1. Darkrai plays a zoning game in Field by placing Phantoms all around the stage and having them mirror his actions, which allows him to get close and land Dark Void. Dark Void then triggers Bad Dreams Rising, a buffed Duel Phase mode that gives Darkrai access to enhanced moves and new combos. Placing and using Phantoms increases Darkrai’s Phantom Count, which he can then cash in to enhance his Dark Pulse move or to gain buffs.

2. Gardevoir is also a zoner who specializes in enhancing herself and her moves by building Calm Mind stacks. She can use her beams to keep her opponents at bay, and she can also set up invisible traps using Future Sight in order to prevent her opponents from approaching in the first place.

3. Aegislash is a DLC character who operates on a unique stance system. In Sword Stance, Aegislash can enhance his attack stats and land powerful close-range combos. Likewise, in Shield Stance he can buff his defense and keep his opponent away with ranged attacks and the King’s Shield parry. This stance system can be tricky since it prevents him from using his normal block, but it also makes Aegislash one of the best characters in the game.

4. Gengar is one of the most miserably tricky characters in the game, with the ability to warp around the stage and bait his opponents into whiffing. His gameplan mainly revolves around confirming loops and combos that build his meter, including via his Hypnosis command grab. Mega Gengar is one of the most powerful Burst modes in the game, and is functionally a completely different character.

5. Shadow Mewtwo is a partial moveset clone of Mewtwo with the lowest health bar in the game. Like Blaziken, some of his moves spend health when used, but he builds meter exceptionally fast and his Burst is also one of the strongest in the game. Shadow Mewtwo is fragile, but his diverse moveset makes him a threat at any range.

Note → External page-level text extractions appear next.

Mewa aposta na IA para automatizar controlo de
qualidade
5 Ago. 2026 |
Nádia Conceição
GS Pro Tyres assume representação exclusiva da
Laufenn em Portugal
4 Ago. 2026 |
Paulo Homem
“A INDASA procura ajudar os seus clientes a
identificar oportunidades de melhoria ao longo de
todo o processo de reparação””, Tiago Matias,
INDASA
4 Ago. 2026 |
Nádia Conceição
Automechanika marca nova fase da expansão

So the real question after breaking down all this info is, who do you want to main? In general, you can pick whoever you want on the roster. The Standard Pokémon are all very good to start with and will carry you far, but that doesn’t mean you shouldn’t try out any of the other characters in time. The Speed and Technical characters are probably the hardest archetypes to master, but they’re not off limits. Out of all of the cast in particular, I would say that Gengar and Croagunk’s optimizations make them very difficult to begin learning, and Garchomp’s Running Stance being very input-heavy also makes him hard for beginners to get the hang of. The tier list in this game is fairly malleable, and even the low tiers can hang with the top tiers. If you absolutely need to know who the ‘best’ and ‘worst’ characters in the game are, I would say that Mewtwo, Shadow Mewtwo, Aegislash, and Sceptile are the clear top-tiers, and that Croagunk, Empoleon, and Blastoise are the clear bottom-tiers.

All in all, this list only serves as a basic description of how each character plays and functions, in order to help you decide which character you should pick at a glance. More in-depth character guides will probably come in the future, but the rule when playing any fighting game is to play who you like and who feels best in your hands. The next guide will be on the various Support Pokémon in the game and how to decide what to pick!